Исходный текст:
# # # #
Пресловутая ценительница зодчества, Екатерина найдет способ расправиться со всеми елизаветинскими театрами. В Зимнем дворце он будет переделан под обычные дворцовые помещения. У Полицейского моста представления некоторое время сохранятся, чтобы с приездом автора «Медного всадника» Фальконе уступить место его квартире и скульптурной мастерской. Лишь один ораниенбаумский театр, скорее всего из-за своей удаленности от столицы и нелюбви Екатерины к резиденции покойного мужа, просуществует до конца правления Александра I.
В 1824 году его разберут и перенесут в Петербург, к Чернышеву мосту, где ровно через неделю после открытия он станет жертвой пожара.
К столичным дворцам прибавлялось строительство загородных. Сначала Петергоф, положивший начало идее потемкинских деревень. Переезды сюда двора отличались сложнейшим церемониалом и чисто театральными эффектами, предусмотренными во всех их мелочах. В спектаклях обязывались принимать участие жители соседних слобод и деревень и даже стоявшие вдоль дороги деревья: «Быть на указанных местах на тот день, когда будет шествие, коликое число людей и дабы в проезде от поселян во всех частях лучший вид представлен. На скудных еловых деревьях для преизрядного вида поместить рябинные ягоды, будто оные сами произросли». Ради того же благолепия на устроителей возлагалась обязанность «строго смотреть того, чтоб между сими людьми не было больных и увечных, а неменьше нищих, глад стерпевающих, в развращенных и изодранных одеждах и пьяниц». Оговорка тем более обязательная, что окрестности столицы на Неве были переполнены голодающими.
# # # #
Что сделать:
#1 Перепишите в виде списка абзац исходного текста, который начинается словами «К столичным дворцам прибавлялось». Основные факты абзаца сохраните.
#2 Выведите без изменений фрагмент исходного текста, начиная со слов «Пресловутая ценительница зодчества, Екатерина» и заканчивая словами «станет жертвой пожара.» включительно.
Далее идет листинг — самостоятельный материал, независимый от исходного текста.

Блок данных:
# # # #
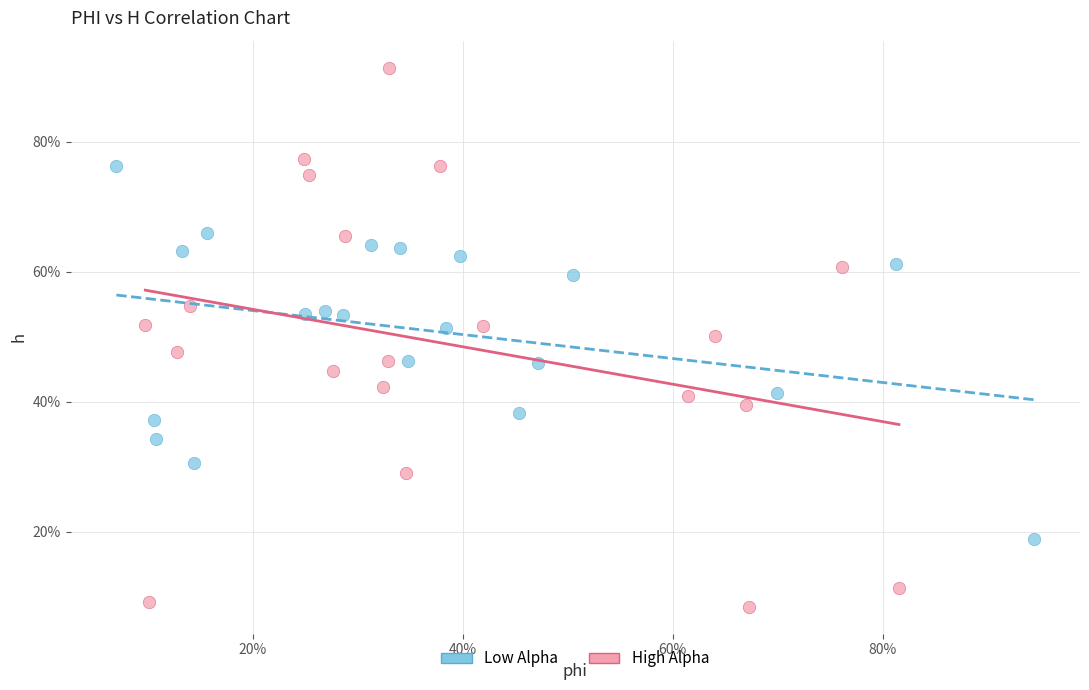

Which series reaches the minimum Y coordinate?

High Alpha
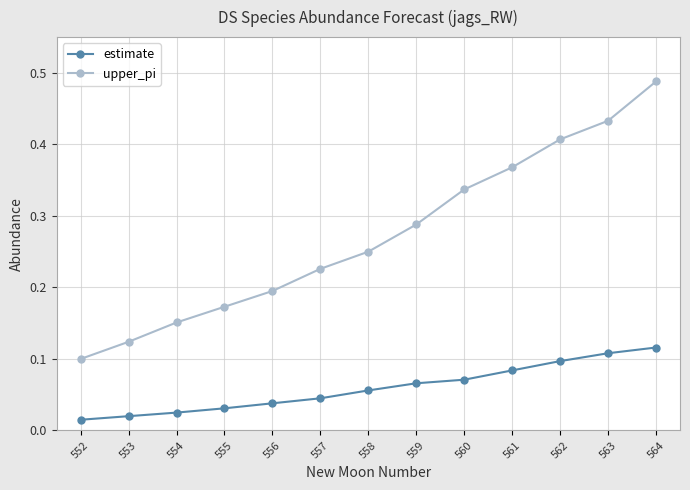

True or false: estimate and upper_pi cross at least once.

False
# # # #
Ответы к заданиям:
#1
- К строительству столичных дворцов добавилось возведение загородных. Первым стал Петергоф, положивший начало идее потемкинских деревень.
- Переезды двора сюда сопровождались сложнейшим церемониалом и театральными эффектами, продуманными до мелочей.
- В этих спектаклях обязаны были участвовать жители соседних слобод и деревень. Даже на скудные ели вдоль дороги помещали рябиновые ягоды, будто те выросли сами.
- Устроители должны были строго следить, чтобы среди собравшихся не оказалось недужных, увечных, голодных нищих, людей в изодранной одежде и пьяниц.
- Эта оговорка была тем более обязательной, что окрестности столицы на Неве были переполнены голодающими.

#2
Пресловутая ценительница зодчества, Екатерина найдет способ расправиться со всеми елизаветинскими театрами. В Зимнем дворце он будет переделан под обычные дворцовые помещения. У Полицейского моста представления некоторое время сохранятся, чтобы с приездом автора «Медного всадника» Фальконе уступить место его квартире и скульптурной мастерской. Лишь один ораниенбаумский театр, скорее всего из-за своей удаленности от столицы и нелюбви Екатерины к резиденции покойного мужа, просуществует до конца правления Александра I.
В 1824 году его разберут и перенесут в Петербург, к Чернышеву мосту, где ровно через неделю после открытия он станет жертвой пожара.